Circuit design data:
^^^^^^^^^^^^^^^^
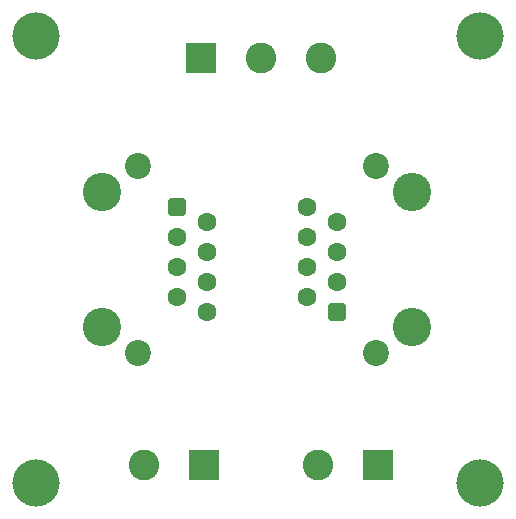
<source format=gbr>
%TF.GenerationSoftware,KiCad,Pcbnew,(6.0.5-0)*%
%TF.CreationDate,2024-08-31T21:20:10+10:00*%
%TF.ProjectId,AAInterceptor,4141496e-7465-4726-9365-70746f722e6b,rev?*%
%TF.SameCoordinates,Original*%
%TF.FileFunction,Soldermask,Top*%
%TF.FilePolarity,Negative*%
%FSLAX46Y46*%
G04 Gerber Fmt 4.6, Leading zero omitted, Abs format (unit mm)*
G04 Created by KiCad (PCBNEW (6.0.5-0)) date 2024-08-31 21:20:10*
%MOMM*%
%LPD*%
G01*
G04 APERTURE LIST*
G04 Aperture macros list*
%AMRoundRect*
0 Rectangle with rounded corners*
0 $1 Rounding radius*
0 $2 $3 $4 $5 $6 $7 $8 $9 X,Y pos of 4 corners*
0 Add a 4 corners polygon primitive as box body*
4,1,4,$2,$3,$4,$5,$6,$7,$8,$9,$2,$3,0*
0 Add four circle primitives for the rounded corners*
1,1,$1+$1,$2,$3*
1,1,$1+$1,$4,$5*
1,1,$1+$1,$6,$7*
1,1,$1+$1,$8,$9*
0 Add four rect primitives between the rounded corners*
20,1,$1+$1,$2,$3,$4,$5,0*
20,1,$1+$1,$4,$5,$6,$7,0*
20,1,$1+$1,$6,$7,$8,$9,0*
20,1,$1+$1,$8,$9,$2,$3,0*%
G04 Aperture macros list end*
%ADD10C,4.000000*%
%ADD11R,2.600000X2.600000*%
%ADD12C,2.600000*%
%ADD13C,3.250000*%
%ADD14RoundRect,0.400000X0.400000X-0.400000X0.400000X0.400000X-0.400000X0.400000X-0.400000X-0.400000X0*%
%ADD15C,1.600000*%
%ADD16C,2.200000*%
%ADD17RoundRect,0.400000X-0.400000X0.400000X-0.400000X-0.400000X0.400000X-0.400000X0.400000X0.400000X0*%
G04 APERTURE END LIST*
D10*
%TO.C,Mount*%
X60960000Y-56896000D03*
%TD*%
%TO.C,Mount*%
X23368000Y-56896000D03*
%TD*%
%TO.C,Mount*%
X23368000Y-19050000D03*
%TD*%
D11*
%TO.C,J5*%
X37592000Y-55372000D03*
D12*
X32512000Y-55372000D03*
%TD*%
D11*
%TO.C,J4*%
X37333000Y-20879000D03*
D12*
X42413000Y-20879000D03*
X47493000Y-20879000D03*
%TD*%
D11*
%TO.C,J2*%
X52324000Y-55372000D03*
D12*
X47244000Y-55372000D03*
%TD*%
D13*
%TO.C,J3*%
X55245000Y-43688000D03*
X55245000Y-32258000D03*
D14*
X48895000Y-42418000D03*
D15*
X46355000Y-41148000D03*
X48895000Y-39878000D03*
X46355000Y-38608000D03*
X48895000Y-37338000D03*
X46355000Y-36068000D03*
X48895000Y-34798000D03*
X46355000Y-33528000D03*
D16*
X52195000Y-45873000D03*
X52195000Y-30073000D03*
%TD*%
D10*
%TO.C,Mount*%
X60960000Y-19050000D03*
%TD*%
D13*
%TO.C,J1*%
X28956000Y-32258000D03*
X28956000Y-43688000D03*
D17*
X35306000Y-33528000D03*
D15*
X37846000Y-34798000D03*
X35306000Y-36068000D03*
X37846000Y-37338000D03*
X35306000Y-38608000D03*
X37846000Y-39878000D03*
X35306000Y-41148000D03*
X37846000Y-42418000D03*
D16*
X32006000Y-45873000D03*
X32006000Y-30073000D03*
%TD*%
M02*

</source>
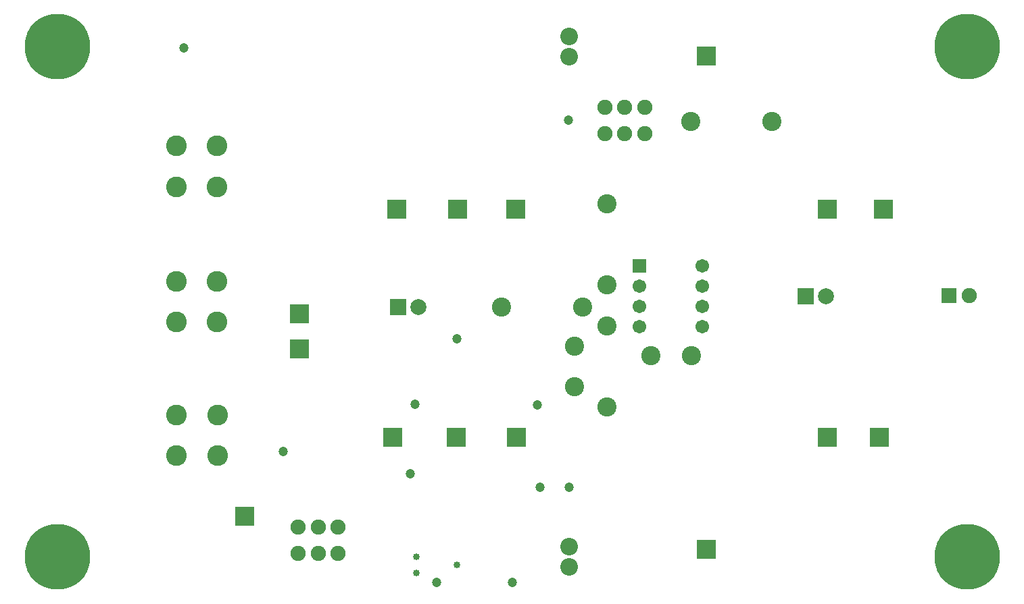
<source format=gbr>
G04*
G04 #@! TF.GenerationSoftware,Altium Limited,Altium Designer,24.1.2 (44)*
G04*
G04 Layer_Color=8757620*
%FSLAX44Y44*%
%MOMM*%
G71*
G04*
G04 #@! TF.SameCoordinates,C4B2C0E0-4E9B-487C-9046-04FF2B3DFFC7*
G04*
G04*
G04 #@! TF.FilePolarity,Negative*
G04*
G01*
G75*
%ADD19C,1.0000*%
%ADD20R,2.4032X2.4032*%
%ADD21C,1.9032*%
%ADD22C,2.2032*%
%ADD23C,1.7032*%
%ADD24R,1.7032X1.7032*%
%ADD25C,2.6032*%
%ADD26C,8.2032*%
%ADD27R,1.9032X1.9032*%
%ADD28R,2.4032X2.4032*%
%ADD29C,2.4032*%
%ADD30C,2.0032*%
%ADD31R,2.0032X2.0032*%
%ADD32C,2.4028*%
%ADD33C,0.8500*%
%ADD34C,1.2032*%
D19*
X726340Y732950D02*
G03*
X726340Y732950I-5000J0D01*
G01*
Y707550D02*
G03*
X726340Y707550I-5000J0D01*
G01*
X726660Y92700D02*
G03*
X726660Y92700I-5000J0D01*
G01*
Y67300D02*
G03*
X726660Y67300I-5000J0D01*
G01*
D20*
X893225Y89475D02*
D03*
X314750Y131000D02*
D03*
X383500Y341000D02*
D03*
Y385000D02*
D03*
X1110000Y230000D02*
D03*
D21*
X816000Y610750D02*
D03*
Y643750D02*
D03*
X791000D02*
D03*
X766000D02*
D03*
Y610750D02*
D03*
X791000D02*
D03*
X432000Y84250D02*
D03*
Y117250D02*
D03*
X407000D02*
D03*
X382000D02*
D03*
Y84250D02*
D03*
X407000D02*
D03*
X1222950Y407750D02*
D03*
D22*
X721340Y707550D02*
D03*
Y732950D02*
D03*
X721660Y67300D02*
D03*
Y92700D02*
D03*
D23*
X888450Y445350D02*
D03*
Y419950D02*
D03*
Y394550D02*
D03*
Y369150D02*
D03*
X809050D02*
D03*
Y394550D02*
D03*
Y419950D02*
D03*
D24*
Y445350D02*
D03*
D25*
X229750Y258250D02*
D03*
X280750D02*
D03*
X229750Y207250D02*
D03*
X280750D02*
D03*
X229500Y595500D02*
D03*
X280500D02*
D03*
X229500Y544500D02*
D03*
X280500D02*
D03*
X229500Y425500D02*
D03*
X280500D02*
D03*
X229500Y374500D02*
D03*
X280500D02*
D03*
D26*
X1220000Y720000D02*
D03*
X80000D02*
D03*
Y80000D02*
D03*
X1220000D02*
D03*
D27*
X1197550Y407750D02*
D03*
D28*
X893500Y708275D02*
D03*
X654745Y516249D02*
D03*
X581750Y516250D02*
D03*
X505745Y516249D02*
D03*
X655000Y230000D02*
D03*
X580000D02*
D03*
X500000D02*
D03*
X1115000Y516250D02*
D03*
X1045000D02*
D03*
Y230000D02*
D03*
D29*
X728500Y344400D02*
D03*
Y293600D02*
D03*
X823850Y332250D02*
D03*
X874650D02*
D03*
D30*
X532450Y393750D02*
D03*
X1043200Y407250D02*
D03*
D31*
X507050Y393750D02*
D03*
X1017800Y407250D02*
D03*
D32*
X769000Y268200D02*
D03*
Y369800D02*
D03*
X636950Y393500D02*
D03*
X738550D02*
D03*
X768500Y522800D02*
D03*
Y421200D02*
D03*
X873700Y626500D02*
D03*
X975300D02*
D03*
D33*
X529600Y59840D02*
D03*
Y80160D02*
D03*
X580400Y70000D02*
D03*
D34*
X681311Y271000D02*
D03*
X528500Y271298D02*
D03*
X581000Y353250D02*
D03*
X650500Y48000D02*
D03*
X555250Y48250D02*
D03*
X238500Y718250D02*
D03*
X721000Y167500D02*
D03*
X720750Y627750D02*
D03*
X685000Y167500D02*
D03*
X363500Y212250D02*
D03*
X522500Y184750D02*
D03*
M02*

</source>
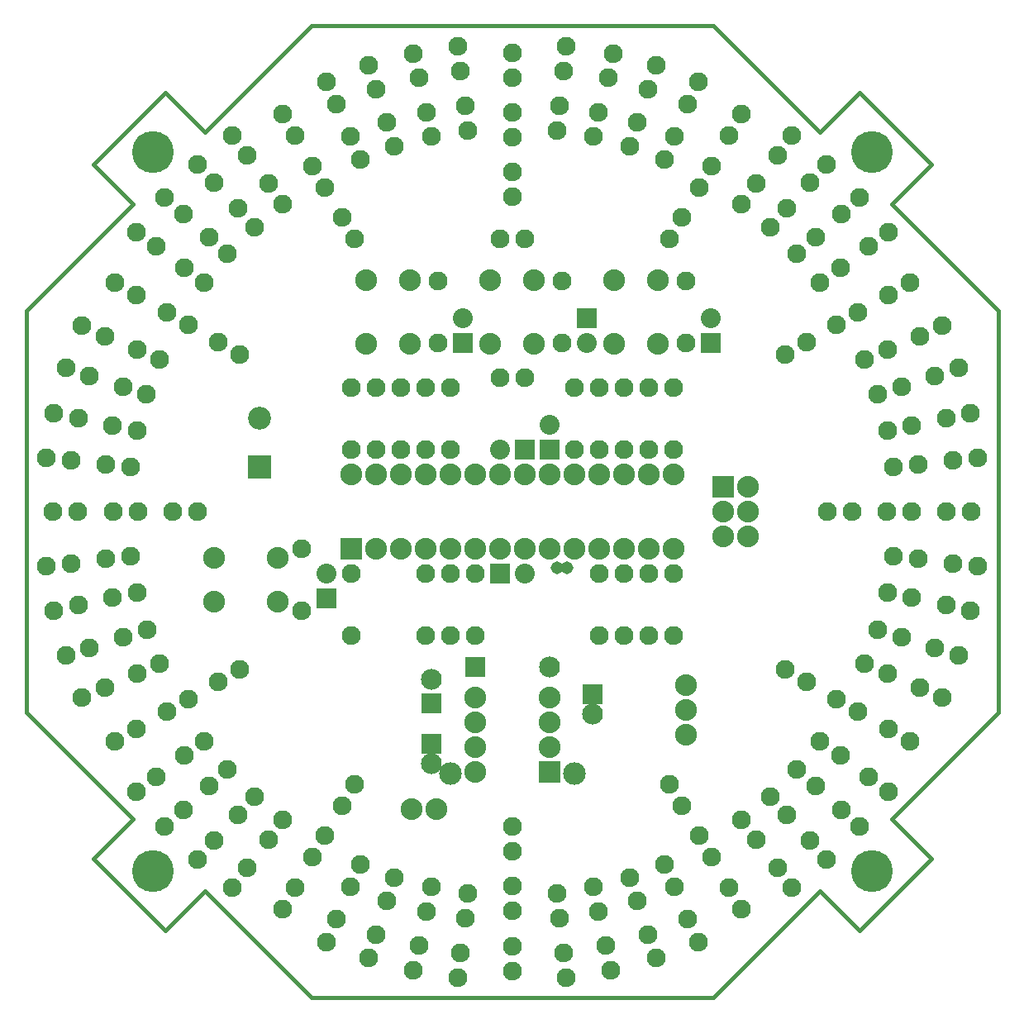
<source format=gbs>
G04 (created by PCBNEW-RS274X (2012-01-19 BZR 3256)-stable) date 4/30/2012 12:17:17 AM*
G01*
G70*
G90*
%MOIN*%
G04 Gerber Fmt 3.4, Leading zero omitted, Abs format*
%FSLAX34Y34*%
G04 APERTURE LIST*
%ADD10C,0.006000*%
%ADD11C,0.015000*%
%ADD12C,0.076000*%
%ADD13R,0.080000X0.080000*%
%ADD14C,0.080000*%
%ADD15C,0.084000*%
%ADD16R,0.084000X0.084000*%
%ADD17C,0.088000*%
%ADD18C,0.169000*%
%ADD19C,0.051500*%
%ADD20R,0.092000X0.092000*%
%ADD21C,0.092000*%
%ADD22C,0.091200*%
%ADD23R,0.088000X0.088000*%
G04 APERTURE END LIST*
G54D10*
G54D11*
X46000Y-56900D02*
X47600Y-55300D01*
X43100Y-54000D02*
X46000Y-56900D01*
X44700Y-52400D02*
X43100Y-54000D01*
X76900Y-54000D02*
X74000Y-56900D01*
X75300Y-52400D02*
X76900Y-54000D01*
X72400Y-55300D02*
X74000Y-56900D01*
X47600Y-24700D02*
X51900Y-20400D01*
X46000Y-23100D02*
X43100Y-26000D01*
X47600Y-24700D02*
X46000Y-23100D01*
X44700Y-27600D02*
X43100Y-26000D01*
X79600Y-48100D02*
X75300Y-52400D01*
X68100Y-59600D02*
X72400Y-55300D01*
X40400Y-48100D02*
X44700Y-52400D01*
X51900Y-59600D02*
X47600Y-55300D01*
X40400Y-31900D02*
X44700Y-27600D01*
X75300Y-27600D02*
X79600Y-31900D01*
X72400Y-24700D02*
X68100Y-20400D01*
X76900Y-26000D02*
X74000Y-23100D01*
X75300Y-27600D02*
X76900Y-26000D01*
X72400Y-24700D02*
X74000Y-23100D01*
X79600Y-31900D02*
X79600Y-48100D01*
X51900Y-20400D02*
X68100Y-20400D01*
X40400Y-48100D02*
X40400Y-31900D01*
X68100Y-59600D02*
X51900Y-59600D01*
G54D12*
X60000Y-26295D03*
X60000Y-27295D03*
X60000Y-21488D03*
X60000Y-22488D03*
X69256Y-23968D03*
X68756Y-24834D03*
X60000Y-23906D03*
X60000Y-24906D03*
X68047Y-26062D03*
X67547Y-26928D03*
X66852Y-28131D03*
X66352Y-28997D03*
X62187Y-21222D03*
X62083Y-22216D03*
X64068Y-21518D03*
X63860Y-22496D03*
X65797Y-22004D03*
X65487Y-22956D03*
X67495Y-22644D03*
X67089Y-23558D03*
X61906Y-23623D03*
X61802Y-24617D03*
X63469Y-23881D03*
X63261Y-24859D03*
X65056Y-24305D03*
X64746Y-25257D03*
X66537Y-24863D03*
X66131Y-25777D03*
X76032Y-30744D03*
X75166Y-31244D03*
X73938Y-31953D03*
X73072Y-32453D03*
X71869Y-33148D03*
X71003Y-33648D03*
X71283Y-24830D03*
X70695Y-25640D03*
X72686Y-25982D03*
X72016Y-26726D03*
X74018Y-27314D03*
X73274Y-27984D03*
X75170Y-28717D03*
X74360Y-29305D03*
X69840Y-26769D03*
X69252Y-27579D03*
X71064Y-27774D03*
X70394Y-28518D03*
X72226Y-28936D03*
X71482Y-29606D03*
X73231Y-30160D03*
X72421Y-30748D03*
X78512Y-40000D03*
X77512Y-40000D03*
X76094Y-40000D03*
X75094Y-40000D03*
X73705Y-40000D03*
X72705Y-40000D03*
X77356Y-32505D03*
X76442Y-32911D03*
X77996Y-34203D03*
X77044Y-34513D03*
X78482Y-36022D03*
X77504Y-36230D03*
X78778Y-37813D03*
X77784Y-37917D03*
X75137Y-33463D03*
X74223Y-33869D03*
X75695Y-34944D03*
X74743Y-35254D03*
X76119Y-36531D03*
X75141Y-36739D03*
X76377Y-38094D03*
X75383Y-38198D03*
X76032Y-49256D03*
X75166Y-48756D03*
X73938Y-48047D03*
X73072Y-47547D03*
X71869Y-46852D03*
X71003Y-46352D03*
X78778Y-42187D03*
X77784Y-42083D03*
X78482Y-43978D03*
X77504Y-43770D03*
X77996Y-45797D03*
X77044Y-45487D03*
X77356Y-47495D03*
X76442Y-47089D03*
X76377Y-41906D03*
X75383Y-41802D03*
X76119Y-43469D03*
X75141Y-43261D03*
X75695Y-45056D03*
X74743Y-44746D03*
X75137Y-46537D03*
X74223Y-46131D03*
X69256Y-56032D03*
X68756Y-55166D03*
X68047Y-53938D03*
X67547Y-53072D03*
X66852Y-51869D03*
X66352Y-51003D03*
X75170Y-51283D03*
X74360Y-50695D03*
X74018Y-52686D03*
X73274Y-52016D03*
X72686Y-54018D03*
X72016Y-53274D03*
X71283Y-55170D03*
X70695Y-54360D03*
X73231Y-49840D03*
X72421Y-49252D03*
X72226Y-51064D03*
X71482Y-50394D03*
X71064Y-52226D03*
X70394Y-51482D03*
X69840Y-53231D03*
X69252Y-52421D03*
X60000Y-58512D03*
X60000Y-57512D03*
X60000Y-56094D03*
X60000Y-55094D03*
X60000Y-53705D03*
X60000Y-52705D03*
X67495Y-57356D03*
X67089Y-56442D03*
X65797Y-57996D03*
X65487Y-57044D03*
X63978Y-58482D03*
X63770Y-57504D03*
X62187Y-58778D03*
X62083Y-57784D03*
X66537Y-55137D03*
X66131Y-54223D03*
X65056Y-55695D03*
X64746Y-54743D03*
X63469Y-56119D03*
X63261Y-55141D03*
X61906Y-56377D03*
X61802Y-55383D03*
X50744Y-56032D03*
X51244Y-55166D03*
X51953Y-53938D03*
X52453Y-53072D03*
X53148Y-51869D03*
X53648Y-51003D03*
X57813Y-58778D03*
X57917Y-57784D03*
X56022Y-58482D03*
X56230Y-57504D03*
X54203Y-57996D03*
X54513Y-57044D03*
X52505Y-57356D03*
X52911Y-56442D03*
X58094Y-56377D03*
X58198Y-55383D03*
X56531Y-56119D03*
X56739Y-55141D03*
X54944Y-55695D03*
X55254Y-54743D03*
X53463Y-55137D03*
X53869Y-54223D03*
X43968Y-49256D03*
X44834Y-48756D03*
X46062Y-48047D03*
X46928Y-47547D03*
X48131Y-46852D03*
X48997Y-46352D03*
X48717Y-55170D03*
X49305Y-54360D03*
X47314Y-54018D03*
X47984Y-53274D03*
X45982Y-52686D03*
X46726Y-52016D03*
X44830Y-51283D03*
X45640Y-50695D03*
X50160Y-53231D03*
X50748Y-52421D03*
X48936Y-52226D03*
X49606Y-51482D03*
X47774Y-51064D03*
X48518Y-50394D03*
X46769Y-49840D03*
X47579Y-49252D03*
X62000Y-33200D03*
X62000Y-30700D03*
X57500Y-35000D03*
X57500Y-37500D03*
X56500Y-35000D03*
X56500Y-37500D03*
X67000Y-33200D03*
X67000Y-30700D03*
X57000Y-33200D03*
X57000Y-30700D03*
X66500Y-45000D03*
X66500Y-42500D03*
X65500Y-35000D03*
X65500Y-37500D03*
X56500Y-42500D03*
X56500Y-45000D03*
X58500Y-45000D03*
X58500Y-42500D03*
X64500Y-45000D03*
X64500Y-42500D03*
X55500Y-35000D03*
X55500Y-37500D03*
X53500Y-35000D03*
X53500Y-37500D03*
X66500Y-35000D03*
X66500Y-37500D03*
X54500Y-35000D03*
X54500Y-37500D03*
X57500Y-45000D03*
X57500Y-42500D03*
X63500Y-45000D03*
X63500Y-42500D03*
X65500Y-45000D03*
X65500Y-42500D03*
X53500Y-45000D03*
X53500Y-42500D03*
X63500Y-35000D03*
X63500Y-37500D03*
X64500Y-35000D03*
X64500Y-37500D03*
X62500Y-35000D03*
X62500Y-37500D03*
X51500Y-41500D03*
X51500Y-44000D03*
G54D13*
X59500Y-42500D03*
G54D14*
X60500Y-42500D03*
G54D13*
X61500Y-37500D03*
G54D14*
X61500Y-36500D03*
G54D13*
X63000Y-32200D03*
G54D14*
X63000Y-33200D03*
G54D13*
X60500Y-37500D03*
G54D14*
X59500Y-37500D03*
G54D13*
X68000Y-33200D03*
G54D14*
X68000Y-32200D03*
G54D13*
X58000Y-33200D03*
G54D14*
X58000Y-32200D03*
G54D13*
X52500Y-43500D03*
G54D14*
X52500Y-42500D03*
G54D15*
X61500Y-46250D03*
G54D16*
X58500Y-46250D03*
G54D12*
X41488Y-40000D03*
X42488Y-40000D03*
X43906Y-40000D03*
X44906Y-40000D03*
X46295Y-40000D03*
X47295Y-40000D03*
X42644Y-47495D03*
X43558Y-47089D03*
X42005Y-45799D03*
X42957Y-45489D03*
X41518Y-43978D03*
X42496Y-43770D03*
X41222Y-42187D03*
X42216Y-42083D03*
X44863Y-46537D03*
X45777Y-46131D03*
X44306Y-45057D03*
X45258Y-44747D03*
X43881Y-43469D03*
X44859Y-43261D03*
X43623Y-41906D03*
X44617Y-41802D03*
X60500Y-34600D03*
X59500Y-34600D03*
X60500Y-29000D03*
X59500Y-29000D03*
X43968Y-30744D03*
X44834Y-31244D03*
X46062Y-31953D03*
X46928Y-32453D03*
X48131Y-33148D03*
X48997Y-33648D03*
X41222Y-37813D03*
X42216Y-37917D03*
X41518Y-36022D03*
X42496Y-36230D03*
X42004Y-34203D03*
X42956Y-34513D03*
X42644Y-32505D03*
X43558Y-32911D03*
X43623Y-38094D03*
X44617Y-38198D03*
X43881Y-36531D03*
X44859Y-36739D03*
X44305Y-34944D03*
X45257Y-35254D03*
X44863Y-33463D03*
X45777Y-33869D03*
X50744Y-23968D03*
X51244Y-24834D03*
X51953Y-26062D03*
X52453Y-26928D03*
X53148Y-28131D03*
X53648Y-28997D03*
X44830Y-28717D03*
X45640Y-29305D03*
X45982Y-27314D03*
X46726Y-27984D03*
X47314Y-25982D03*
X47984Y-26726D03*
X48717Y-24830D03*
X49305Y-25640D03*
X46769Y-30160D03*
X47579Y-30748D03*
X47774Y-28936D03*
X48518Y-29606D03*
X48936Y-27774D03*
X49606Y-28518D03*
X50160Y-26769D03*
X50748Y-27579D03*
X52503Y-22644D03*
X52909Y-23558D03*
X54203Y-22004D03*
X54513Y-22956D03*
X56022Y-21518D03*
X56230Y-22496D03*
X57813Y-21222D03*
X57917Y-22216D03*
X53463Y-24863D03*
X53869Y-25777D03*
X54944Y-24305D03*
X55254Y-25257D03*
X56531Y-23881D03*
X56739Y-24859D03*
X58094Y-23623D03*
X58198Y-24617D03*
G54D17*
X60886Y-33230D03*
X59114Y-33230D03*
X60886Y-30670D03*
X59114Y-30670D03*
X65886Y-33230D03*
X64114Y-33230D03*
X65886Y-30670D03*
X64114Y-30670D03*
X55886Y-33230D03*
X54114Y-33230D03*
X55886Y-30670D03*
X54114Y-30670D03*
X47970Y-43636D03*
X47970Y-41864D03*
X50530Y-43636D03*
X50530Y-41864D03*
X67000Y-49000D03*
X67000Y-48000D03*
X67000Y-47000D03*
G54D18*
X45500Y-25500D03*
X74500Y-25500D03*
X45500Y-54500D03*
X74500Y-54500D03*
G54D19*
X61803Y-42250D03*
X62197Y-42250D03*
G54D20*
X49800Y-38184D03*
G54D21*
X49800Y-36216D03*
G54D16*
X56750Y-47742D03*
G54D15*
X56750Y-46758D03*
G54D16*
X56750Y-49356D03*
G54D15*
X56750Y-50144D03*
G54D16*
X63250Y-47356D03*
G54D15*
X63250Y-48144D03*
G54D17*
X55950Y-52000D03*
X56950Y-52000D03*
G54D22*
X62500Y-50559D03*
X57500Y-50559D03*
G54D23*
X68500Y-39000D03*
G54D17*
X69500Y-39000D03*
X68500Y-40000D03*
X69500Y-40000D03*
X68500Y-41000D03*
X69500Y-41000D03*
X54500Y-41500D03*
X55500Y-41500D03*
X56500Y-41500D03*
X57500Y-41500D03*
X58500Y-41500D03*
X59500Y-41500D03*
X60500Y-41500D03*
X61500Y-41500D03*
X62500Y-41500D03*
X63500Y-41500D03*
X64500Y-41500D03*
X65500Y-41500D03*
X66500Y-41500D03*
G54D23*
X53500Y-41500D03*
G54D17*
X66500Y-38500D03*
X65500Y-38500D03*
X64500Y-38500D03*
X63500Y-38500D03*
X62500Y-38500D03*
X61500Y-38500D03*
X60500Y-38500D03*
X59500Y-38500D03*
X58500Y-38500D03*
X57500Y-38500D03*
X56500Y-38500D03*
X55500Y-38500D03*
X54500Y-38500D03*
X53500Y-38500D03*
G54D23*
X61500Y-50500D03*
G54D17*
X61500Y-49500D03*
X61500Y-48500D03*
X61500Y-47500D03*
X58500Y-47500D03*
X58500Y-48500D03*
X58500Y-49500D03*
X58500Y-50500D03*
M02*

</source>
^^^^^^^^^^^^^^^^
**Aim of the exercise:** Of all the lines in the data above, show only those that hold the word "Negative".

**Exercise response:**
%TF.FilePolarity,Negative*%
G04 #@! TF.FilePolarity,Negative*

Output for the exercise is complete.